Moving from performance to writing, Sayle published his first short novel Train to Hell in 1984 and he went on to publish several more as well as short story collections and a graphic novel, Geoffrey the Tube Train and the Fat Comedian. His most recent novel, last year's The Weeping Women Hotel, is set in a shelter for battered women. In typically Sayle surreality, the story of how the main character finds herself there includes parrots, a marionette execution, a South American novelist, an obscure form of kung fu and a tin of sardines.
• Her onstage persona may be that of an aggressive, foul-mouthed, hard-drinking, chainsmoker, but that did not stop JENNY ECLAIR, below, this year being voted 39th in Channel 4's countdown of the greatest ever stand-up comedians.

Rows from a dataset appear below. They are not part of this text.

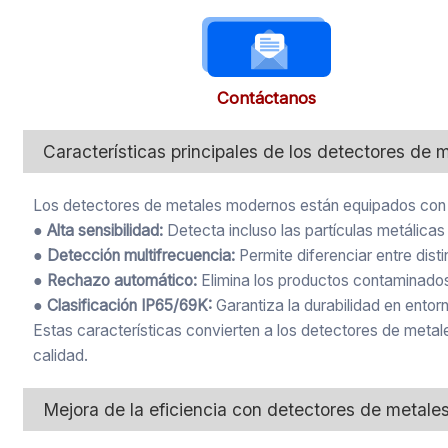
Contáctanos
Características principales de los detectores de m
Los detectores de metales modernos están equipados con c
● Alta sensibilidad:
Detecta incluso las partículas metálica
● Detección multifrecuencia:
Permite diferenciar entre dist
● Rechazo automático:
Elimina los productos contaminados 
● Clasificación IP65/69K:
Garantiza la durabilidad en entor
Estas características convierten a los detectores de metal
calidad.
Mejora de la eficiencia con detectores de metales 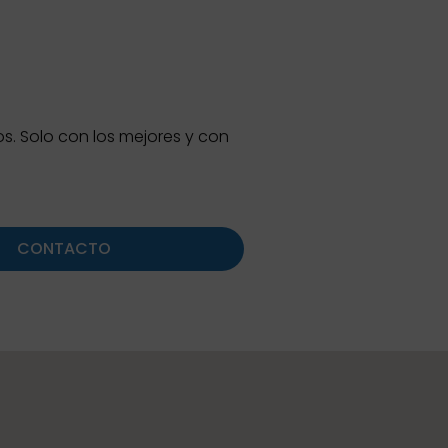
. Solo con los mejores y con
CONTACTO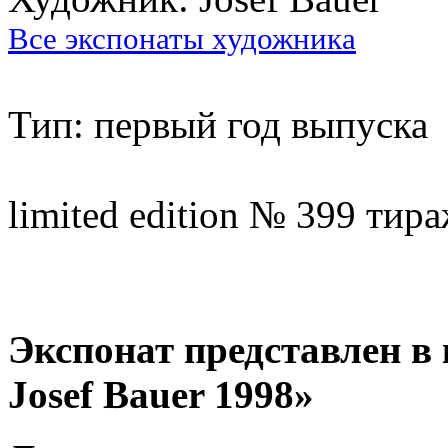
Все экспонаты художника
Тип: первый год выпуска
limited edition № 399 тира
Экспонат представлен в к
Josef Bauer 1998»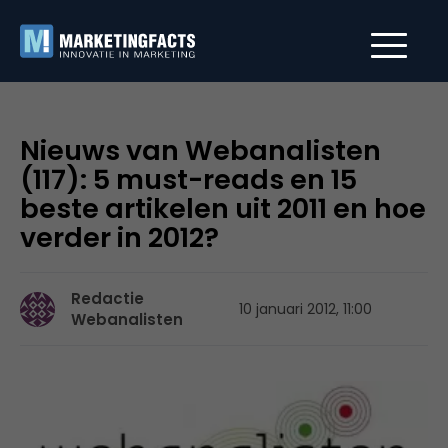
Nieuws van Webanalisten
(117): 5 must-reads en 15
beste artikelen uit 2011 en hoe
verder in 2012?
Redactie
10 januari 2012, 11:00
Webanalisten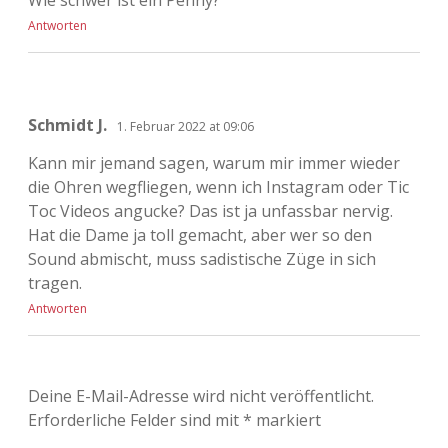
Antworten
Schmidt J.
1. Februar 2022 at 09:06
Kann mir jemand sagen, warum mir immer wieder
die Ohren wegfliegen, wenn ich Instagram oder Tic
Toc Videos angucke? Das ist ja unfassbar nervig.
Hat die Dame ja toll gemacht, aber wer so den
Sound abmischt, muss sadistische Züge in sich
tragen.
Antworten
Deine E-Mail-Adresse wird nicht veröffentlicht.
Erforderliche Felder sind mit
*
markiert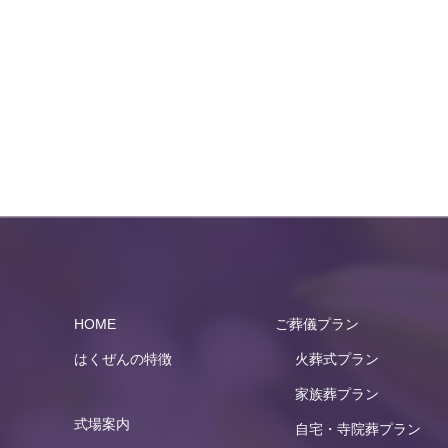
HOME
ご葬儀プラン
はくぜんの特徴
火葬式プラン
家族葬プラン
式場案内
自宅・寺院葬プラン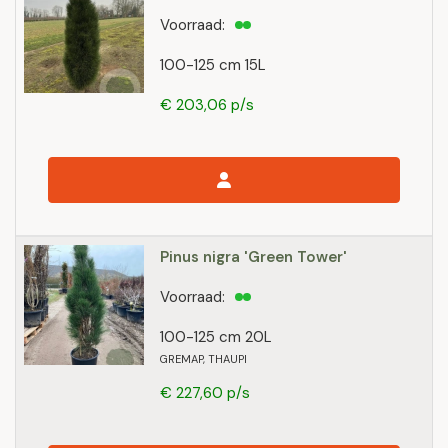
Voorraad:
100-125 cm 15L
€ 203,06 p/s
Pinus nigra 'Green Tower'
Voorraad:
100-125 cm 20L
GREMAP, THAUPI
€ 227,60 p/s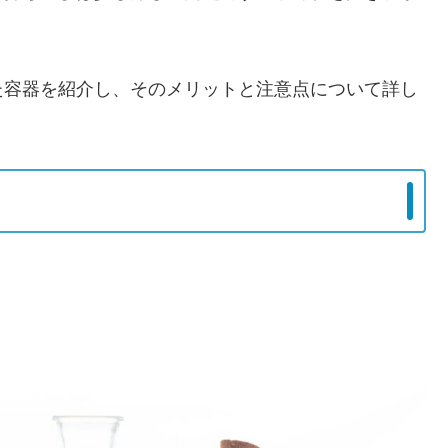
。
た容器を紹介し、そのメリットと注意点について詳し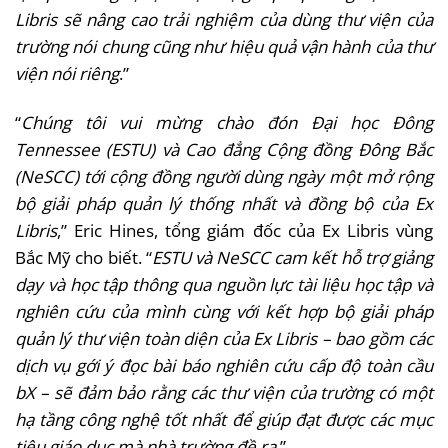
Libris sẽ nâng cao trải nghiệm của dùng thư viện của
trường nói chung cũng như hiệu quả vận hành của thư
viện nói
riêng
.”
“
Chúng
tôi vui mừng chào đón Đại học Đông
Tennessee (ESTU) và Cao đẳng Cộng đồng Đông Bắc
(NeSCC) tới cộng đồng người dùng ngày một mở rộng
bộ giải pháp quản lý thống nhất và đồng bộ của Ex
Libris
,” Eric Hines, tổng giám đốc của Ex Libris vùng
Bắc Mỹ cho biết. “
ESTU và NeSCC cam kết hỗ trợ giảng
dạy và học tập thông qua nguồn lực tài liệu học tập và
nghiên cứu của mình cùng với kết hợp bộ giải pháp
quản lý thư viện toàn diện của Ex Libris – bao gồm các
dịch vụ gới ý đọc bài báo nghiên cứu cấp độ toàn cầu
bX – sẽ đảm bảo rằng các thư viện của trường có một
hạ tầng công nghệ tốt nhất để giúp đạt được các mục
tiêu giáo dục mà nhà trường đề
ra
.”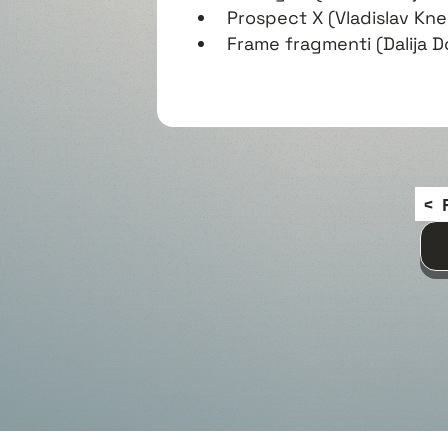
Prospect X (Vladislav Kne
Frame fragmenti (Dalija D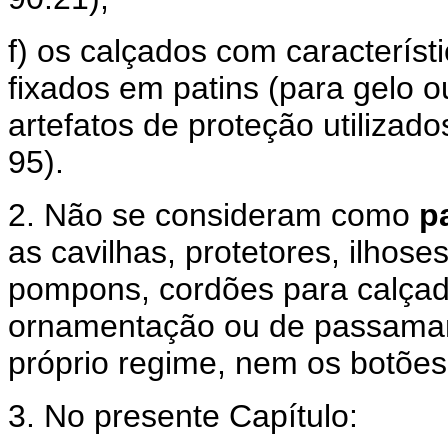
f) os calçados com característ
fixados em patins (para gelo o
artefatos de proteção utilizado
95).
2. Não se consideram como
p
as cavilhas, protetores, ilhoses
pompons, cordões para calçado
ornamentação ou de passaman
próprio regime, nem os botões
3. No presente Capítulo: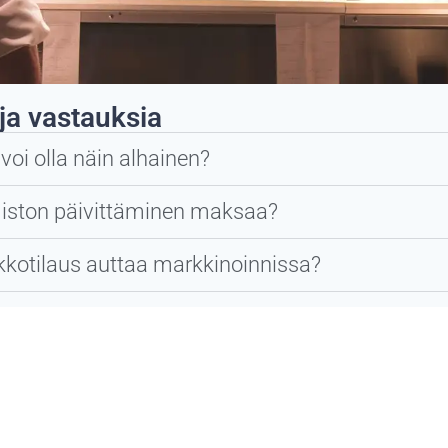
ja vastauksia
voi olla näin alhainen?
miston päivittäminen maksaa?
kotilaus auttaa markkinoinnissa?
a on oma ilme, miten sen käy?
äästöjä kustannuksiin?
 asiakkaat ravintolan paremmin?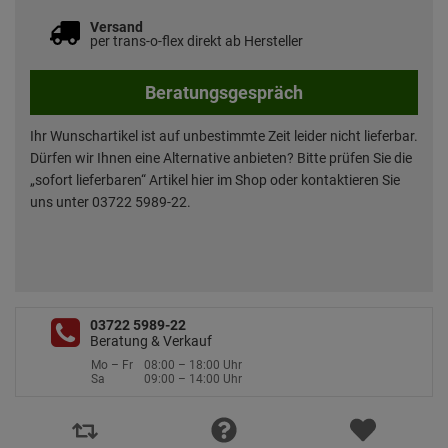
Versand
per trans-o-flex direkt ab Hersteller
Beratungsgespräch
Ihr Wunschartikel ist auf unbestimmte Zeit leider nicht lieferbar.
Dürfen wir Ihnen eine Alternative anbieten? Bitte prüfen Sie die
„sofort lieferbaren“ Artikel hier im Shop oder kontaktieren Sie
uns unter 03722 5989-22.
03722 5989-22
Beratung & Verkauf
Mo – Fr
08:00 – 18:00 Uhr
Sa
09:00 – 14:00 Uhr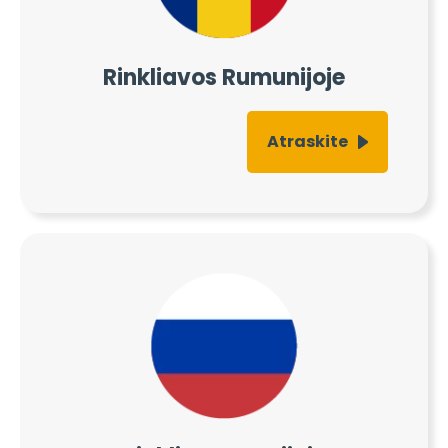
Rinkliavos Rumunijoje
Atraskite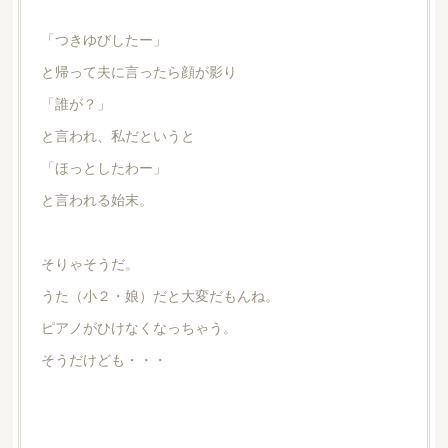
「つきゆびしたー」
と帰って夫に言ったら顔が影り
「誰が？」
と言われ、私だというと
「ほっとしたわー」
と言われる始末。
そりゃそうだ。
うた（小２・娘）だと大変だもんね。
ピアノがひけなくなっちゃう。
そうだけども・・・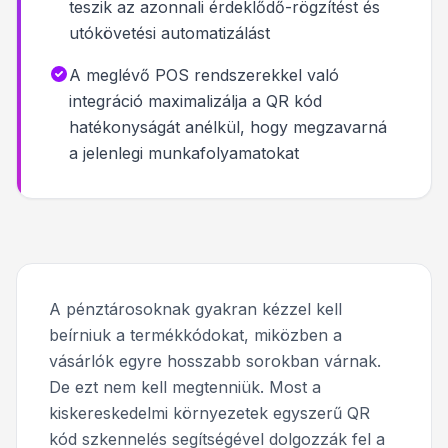
teszik az azonnali érdeklődő-rögzítést és
utókövetési automatizálást
A meglévő POS rendszerekkel való
integráció maximalizálja a QR kód
hatékonyságát anélkül, hogy megzavarná
a jelenlegi munkafolyamatokat
A pénztárosoknak gyakran kézzel kell
beírniuk a termékkódokat, miközben a
vásárlók egyre hosszabb sorokban várnak.
De ezt nem kell megtenniük. Most a
kiskereskedelmi környezetek egyszerű QR
kód szkennelés segítségével dolgozzák fel a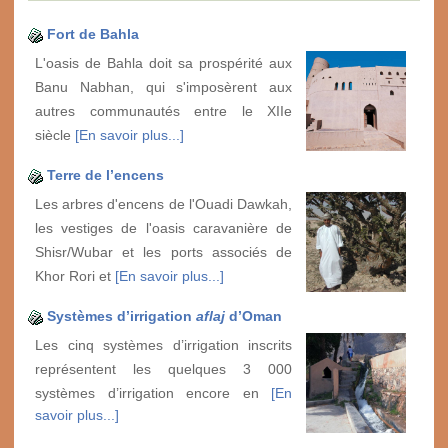
Fort de Bahla
L'oasis de Bahla doit sa prospérité aux
Banu Nabhan, qui s'imposèrent aux
autres communautés entre le XIIe
siècle
[En savoir plus...]
Terre de l’encens
Les arbres d'encens de l'Ouadi Dawkah,
les vestiges de l'oasis caravanière de
Shisr/Wubar et les ports associés de
Khor Rori et
[En savoir plus...]
Systèmes d’irrigation
aflaj
d’Oman
Les cinq systèmes d’irrigation inscrits
représentent les quelques 3 000
systèmes d’irrigation encore en
[En
savoir plus...]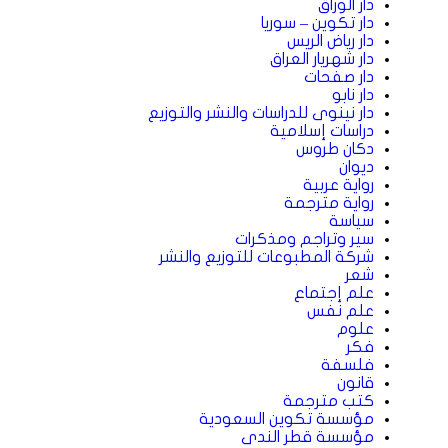
دار الوراق
دار تكوين – سوريا
دار رياض الريس
دار شهريار العراق
دار صفحات
دار نابو
دار نينوى للدراسات والنشر والتوزيع
دراسات إسلامية
دكان طروس
ديوان
رواية عربية
رواية مترجمة
سياسة
سير وتراجم ومذكرات
شركة المطبوعات للتوزيع والنشر
شعر
علم إجتماع
علم نفس
علوم
فكر
فلسفة
قانون
كتب مترجمة
مؤسسة تكوين السعودية
مؤسسة قطر الندى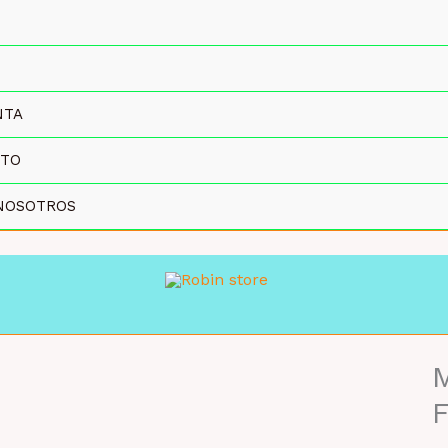
NTA
CTO
NOSOTROS
M
MAYORISTA 47%
F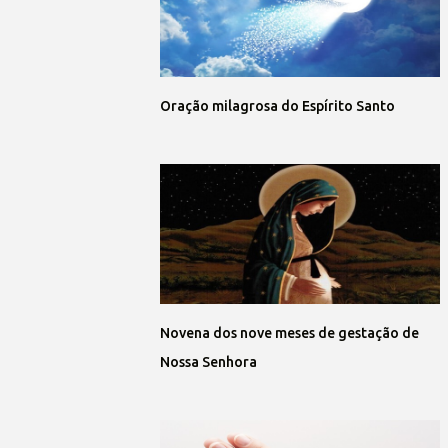
Oração milagrosa do Espírito Santo
Novena dos nove meses de gestação de
Nossa Senhora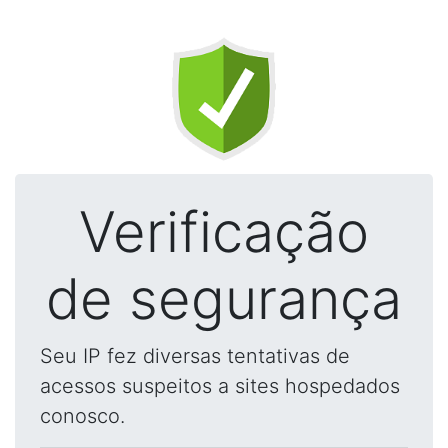
Verificação
de segurança
Seu IP fez diversas tentativas de
acessos suspeitos a sites hospedados
conosco.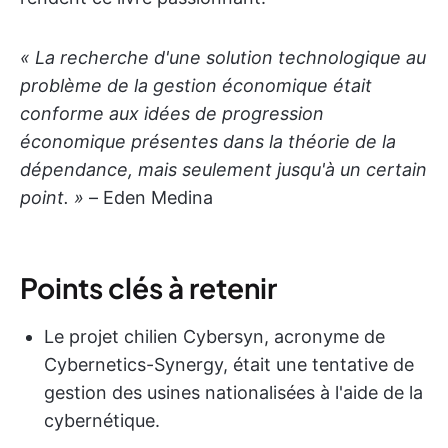
« La recherche d'une solution technologique au
problème de la gestion économique était
conforme aux idées de progression
économique présentes dans la théorie de la
dépendance, mais seulement jusqu'à un certain
point. »
– Eden Medina
Points clés à retenir
Le projet chilien Cybersyn, acronyme de
Cybernetics-Synergy, était une tentative de
gestion des usines nationalisées à l'aide de la
cybernétique.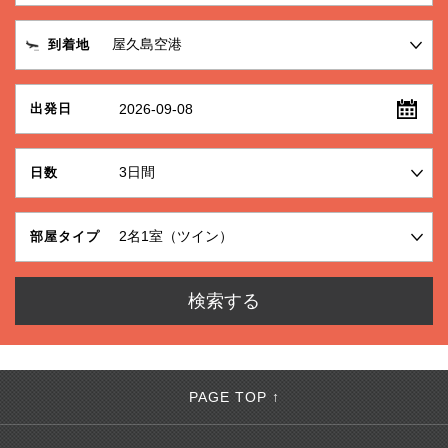
到着地
2026-09-08
出発日
日数
部屋タイプ
PAGE TOP ↑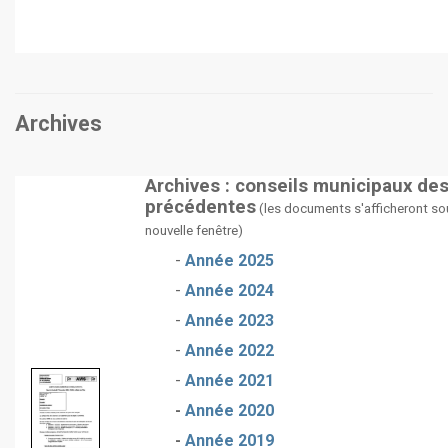
Archives
Archives : conseils municipaux de
précédentes
(les documents s'afficheront so
nouvelle fenêtre)
-
Année 2025
-
Année 2024
-
Année 2023
-
Année 2022
-
Année 2021
-
Année 2020
-
Année 2019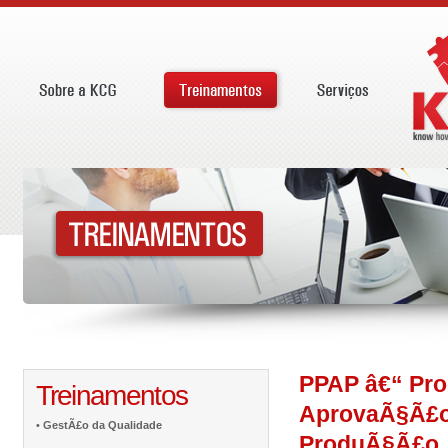
PPAP â€“ Pro
Treinamentos
AprovaÃ§Ã£o
•
GestÃ£o da Qualidade
ProduÃ§Ã£o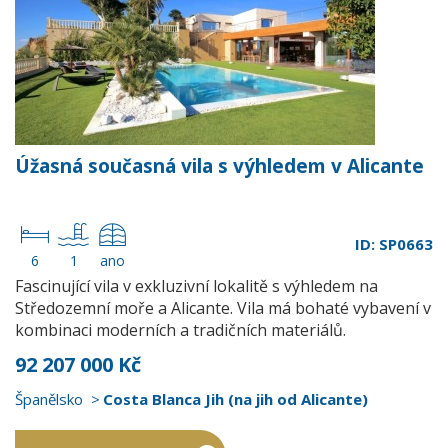
Úžasná současná vila s výhledem v Alicante
ID: SP0663
6
1
ano
Fascinující vila v exkluzivní lokalitě s výhledem na
Středozemní moře a Alicante. Vila má bohaté vybavení v
kombinaci moderních a tradičních materiálů.
92 207 000 Kč
Španělsko
Costa Blanca Jih (na jih od Alicante)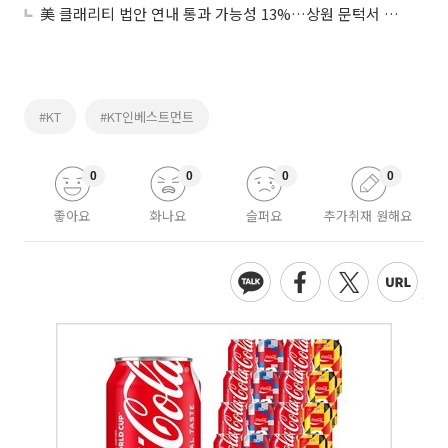
美 클래리티 법안 연내 통과 가능성 13%…상원 문턱서 제동
#KT
#KT인베스트먼트
0
0
0
0
좋아요
화나요
슬퍼요
추가취재 원해요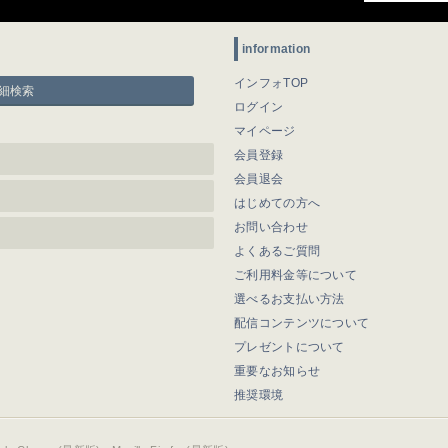
information
インフォTOP
細検索
ログイン
マイページ
会員登録
会員退会
はじめての方へ
お問い合わせ
よくあるご質問
ご利用料金等について
選べるお支払い方法
配信コンテンツについて
プレゼントについて
重要なお知らせ
推奨環境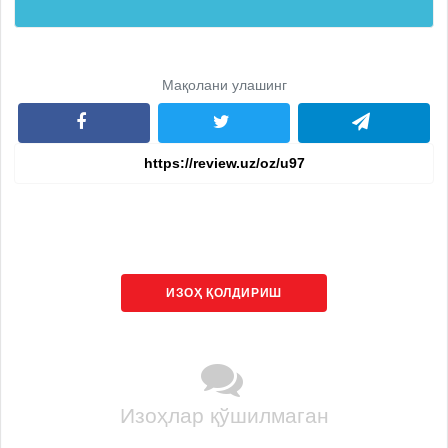
Мақолани улашинг
ИЗОҲ ҚОЛДИРИШ
Изоҳлар қўшилмаган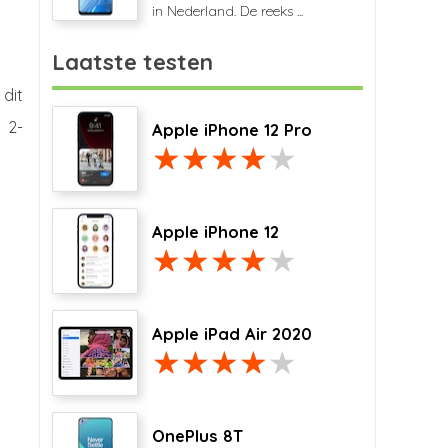
in Nederland. De reeks ...
Laatste testen
dit
 2-
Apple iPhone 12 Pro
Apple iPhone 12
Apple iPad Air 2020
OnePlus 8T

Her first novel, Camberwell Beauty, centres on a particular street in London located directly between an asylum and an arts college. The story follows the rise and fall of a seemingly perfect family that lives there. Her most recent novel, Having A Lovely Time, published in 2005, features two ordinary families on the verge of a nervous breakdown. Described as "funny, smart and refreshingly honest" it is a story of infidelity, jealousy, resentment, recriminations and, just occasionally, love.
• Starting out as a writer of comedies, the hugely successful BEN ELTON has his first major hit when he was just 23, as co-writer of the TV sitcom The Young Ones, in which he occasionally appeared. He went on to work on Blackadder, the worldwide hit which one four BAFTAs and an Emmy. Elton became a stand-up comedian, hosting Friday Night Live, primarily to showcase his own writing, and then became one of Britain's biggest selling live acts
His first novel, Stark, was published in 1989. Stark became a No 1 bestseller and has gone on to sell well over a million copies, and was made into a Australian TV film in 1993, in which Elton starred. He has written ten novels since then, most recently Chart Throb (2006) - a satire of X Factor/Pop Idol-style reality TV programmes.